═══ Data to use

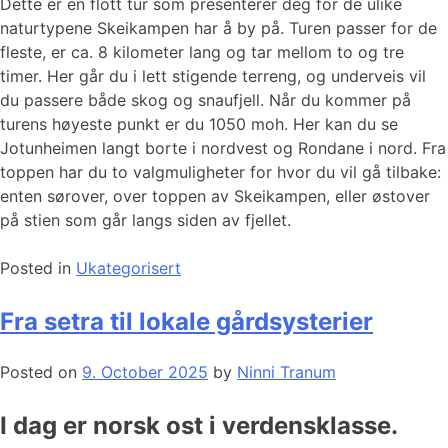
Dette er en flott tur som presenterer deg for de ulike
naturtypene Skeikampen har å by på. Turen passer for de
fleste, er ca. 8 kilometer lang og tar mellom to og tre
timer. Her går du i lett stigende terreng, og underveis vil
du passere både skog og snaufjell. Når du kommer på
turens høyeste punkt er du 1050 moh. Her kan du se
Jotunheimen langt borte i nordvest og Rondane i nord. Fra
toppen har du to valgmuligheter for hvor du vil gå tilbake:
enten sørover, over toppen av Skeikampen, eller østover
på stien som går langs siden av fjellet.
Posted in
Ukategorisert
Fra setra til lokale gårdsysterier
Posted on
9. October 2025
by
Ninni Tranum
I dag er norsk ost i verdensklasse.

══════

Task directions: Every entry above should be returned exactly, with no images included.

Exercise output:
Dette er en flott tur som presenterer deg for de ulike
naturtypene Skeikampen har å by på. Turen passer for de
fleste, er ca. 8 kilometer lang og tar mellom to og tre
timer. Her går du i lett stigende terreng, og underveis vil
du passere både skog og snaufjell. Når du kommer på
turens høyeste punkt er du 1050 moh. Her kan du se
Jotunheimen langt borte i nordvest og Rondane i nord. Fra
toppen har du to valgmuligheter for hvor du vil gå tilbake:
enten sørover, over toppen av Skeikampen, eller østover
på stien som går langs siden av fjellet.
Posted in
Ukategorisert
Fra setra til lokale gårdsysterier
Posted on
9. October 2025
by
Ninni Tranum
I dag er norsk ost i verdensklasse.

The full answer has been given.